Document excerpt START

At a time when the superhero film was just getting into its full stride with a golden era of new modern classical form Warner Brothers allowed Christopher Nolan to bring in a fellow maverick director and friend, Zack Snyder, to deconstruct the genre. It was an incredibly ballsy, risky move. It was a gamble that artistically succeed in my opinion, as I will argue here. But at the time in 2016 from a public perception standpoint in popular culture it failed catastrophically.
Rightly or wrongly DC superheroes have a reputation as being a fair bit “darker” than their Marvel counterparts. Perhaps mainly due to Batman and his Gothic elements. Deconstruction therefore perhaps seemed like the logical next step after the massive critical and financial success of The Dark Knight and The Dark Knight Rises.
Nolan had appeared tempted to move in that direction with his brilliant Dark Knight trilogy. But instead he kept with a relatively grounded and realistic approach that simply reimagined what superheroes might look like if they could somehow exist in our real world today—and, crucially to the success of those pictures, without examining both the practical and philosophical implications of such a scenario. Nolan’s Batman films belong to the new modern classical form of the superhero film that is exemplified by the early MCU, Spider-verse, and X-verse. The Dark Knight trilogy’s action is pure escapist fun. And it also treats the basic premise of superheroes existing both relatively seriously from a realism standpoint and uncritically, i.e., simply accepting the existence of superheroes at face value.

Document excerpt END

Transcribe everything in the commentary on DC superhero films from "Nolan had appeared" down to "at face value.".

Listed records START

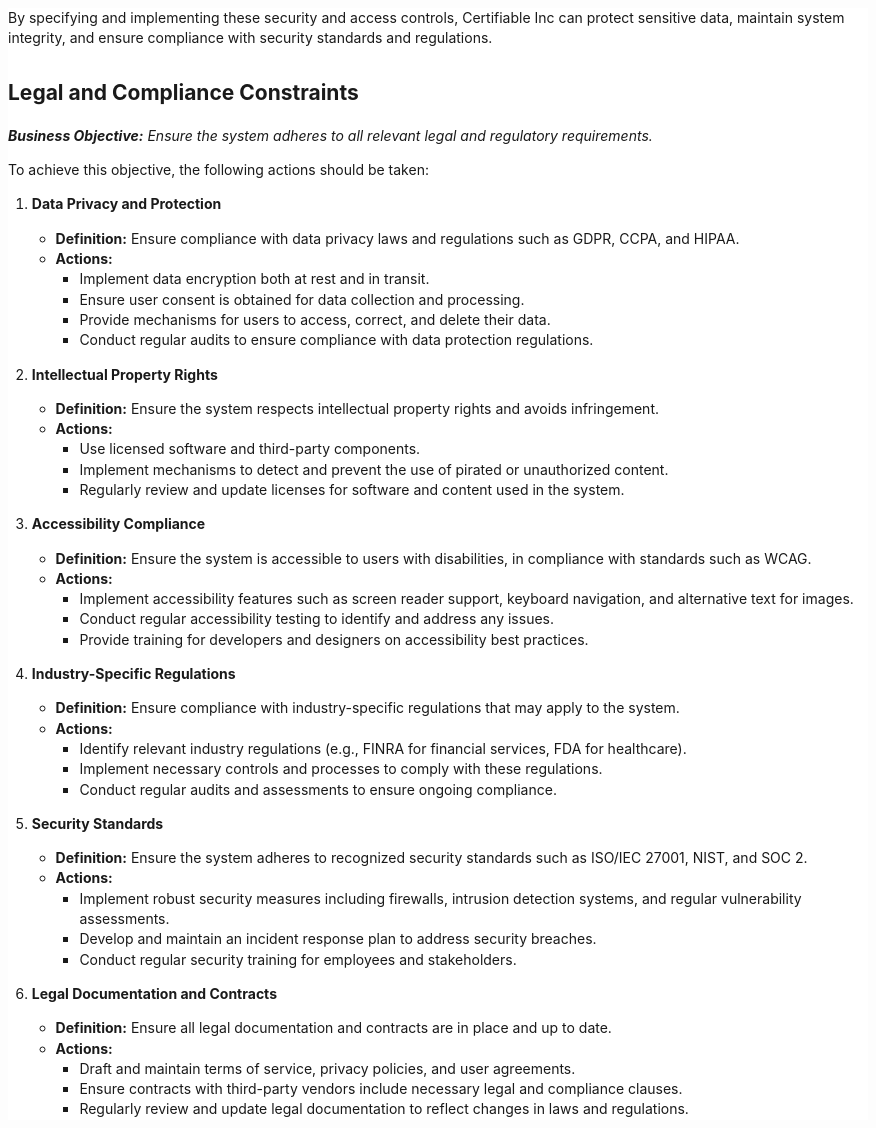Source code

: By specifying and implementing these security and access controls, Certifiable Inc can protect sensitive data, maintain system integrity, and ensure compliance with security standards and regulations.

## **Legal and Compliance Constraints**

__*Business Objective:*__ *Ensure the system adheres to all relevant legal and regulatory requirements.*

To achieve this objective, the following actions should be taken:

1. **Data Privacy and Protection**
   - **Definition:** Ensure compliance with data privacy laws and regulations such as GDPR, CCPA, and HIPAA.
   - **Actions:**
     - Implement data encryption both at rest and in transit.
     - Ensure user consent is obtained for data collection and processing.
     - Provide mechanisms for users to access, correct, and delete their data.
     - Conduct regular audits to ensure compliance with data protection regulations.

2. **Intellectual Property Rights**
   - **Definition:** Ensure the system respects intellectual property rights and avoids infringement.
   - **Actions:**
     - Use licensed software and third-party components.
     - Implement mechanisms to detect and prevent the use of pirated or unauthorized content.
     - Regularly review and update licenses for software and content used in the system.

3. **Accessibility Compliance**
   - **Definition:** Ensure the system is accessible to users with disabilities, in compliance with standards such as WCAG.
   - **Actions:**
     - Implement accessibility features such as screen reader support, keyboard navigation, and alternative text for images.
     - Conduct regular accessibility testing to identify and address any issues.
     - Provide training for developers and designers on accessibility best practices.

4. **Industry-Specific Regulations**
   - **Definition:** Ensure compliance with industry-specific regulations that may apply to the system.
   - **Actions:**
     - Identify relevant industry regulations (e.g., FINRA for financial services, FDA for healthcare).
     - Implement necessary controls and processes to comply with these regulations.
     - Conduct regular audits and assessments to ensure ongoing compliance.

5. **Security Standards**
   - **Definition:** Ensure the system adheres to recognized security standards such as ISO/IEC 27001, NIST, and SOC 2.
   - **Actions:**
     - Implement robust security measures including firewalls, intrusion detection systems, and regular vulnerability assessments.
     - Develop and maintain an incident response plan to address security breaches.
     - Conduct regular security training for employees and stakeholders.

6. **Legal Documentation and Contracts**
   - **Definition:** Ensure all legal documentation and contracts are in place and up to date.
   - **Actions:**
     - Draft and maintain terms of service, privacy policies, and user agreements.
     - Ensure contracts with third-party vendors include necessary legal and compliance clauses.
     - Regularly review and update legal documentation to reflect changes in laws and regulations.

Listed records END

- [Result for this task]
Nolan had appeared tempted to move in that direction with his brilliant Dark Knight trilogy. But instead he kept with a relatively grounded and realistic approach that simply reimagined what superheroes might look like if they could somehow exist in our real world today—and, crucially to the success of those pictures, without examining both the practical and philosophical implications of such a scenario. Nolan’s Batman films belong to the new modern classical form of the superhero film that is exemplified by the early MCU, Spider-verse, and X-verse. The Dark Knight trilogy’s action is pure escapist fun. And it also treats the basic premise of superheroes existing both relatively seriously from a realism standpoint and uncritically, i.e., simply accepting the existence of superheroes at face value.